__抜粋本文__
----------

NHK交響楽団定期公演(第1897回/Cプログラム)@ NHKホール 11/10

 アリス・紗良・オットさんを見に、久しぶりのN響定期へ出かけた。ラヴェルのピアノ協奏曲、生で聴いたのは学生時代以来ではなかろうか。二楽章のどんよりしたところ、「灰色ワルツ」というフレーズが思い浮かぶ。とてもいい。オーケストラとの受け渡しに、指揮者だけでなくオケの奏者の方を食い入るように見ているのが印象的だった(あんな美人にあんなに見つめられたらやりにくいよね、とか思ってしまうくらい)。アリスさんは薄茶色みたいな丈の長いドレスに、ときおり、素足なのが見える。あ、ほんとにはだしで弾くんだ、なんて感心したりした。そこそこいい値段の席を奮発したけれどそれほどお顔はよく見えず、でも美人ですよね。前日はアンコールがあったようだけれど、この日はなかった。──後半はロメオとジュリエット。篠崎さんコンサートマスターN響、旋律の歌いかたが嫌味にならず、とてもいいと思った。なんというか、基礎体力がある感じの演奏、というか。このへんは指揮者のカラーなのだろうか。

----------

[保存済みの項目]
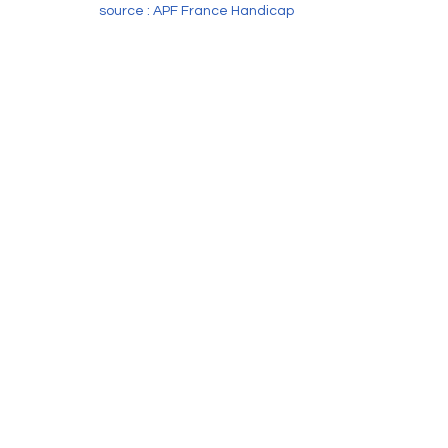
source : APF France Handicap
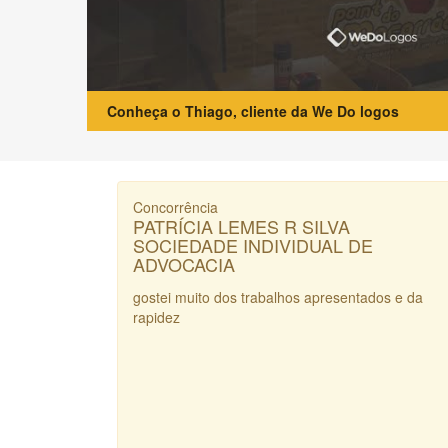
Conheça o Thiago, cliente da We Do logos
Concorrência
PATRÍCIA LEMES R SILVA
SOCIEDADE INDIVIDUAL DE
ADVOCACIA
gostei muito dos trabalhos apresentados e da
rapidez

----------

__課題一覧__
1/ 演奏会の感想文のうち、「アリス・紗良・オットさんを見」から始まり「指揮者のカラーなのだろうか。」で終わる箇所を、一字一句違えずに書き写してください。
2/ 演奏会の感想文にある「前日はアンコールがあったようだけれど、この日はなかった。」という一文を英語に訳してください。

__解答__
1/
アリス・紗良・オットさんを見に、久しぶりのN響定期へ出かけた。ラヴェルのピアノ協奏曲、生で聴いたのは学生時代以来ではなかろうか。二楽章のどんよりしたところ、「灰色ワルツ」というフレーズが思い浮かぶ。とてもいい。オーケストラとの受け渡しに、指揮者だけでなくオケの奏者の方を食い入るように見ているのが印象的だった(あんな美人にあんなに見つめられたらやりにくいよね、とか思ってしまうくらい)。アリスさんは薄茶色みたいな丈の長いドレスに、ときおり、素足なのが見える。あ、ほんとにはだしで弾くんだ、なんて感心したりした。そこそこいい値段の席を奮発したけれどそれほどお顔はよく見えず、でも美人ですよね。前日はアンコールがあったようだけれど、この日はなかった。──後半はロメオとジュリエット。篠崎さんコンサートマスターN響、旋律の歌いかたが嫌味にならず、とてもいいと思った。なんというか、基礎体力がある感じの演奏、というか。このへんは指揮者のカラーなのだろうか。

2/ It seems there was an encore the day before, but there was none on this day.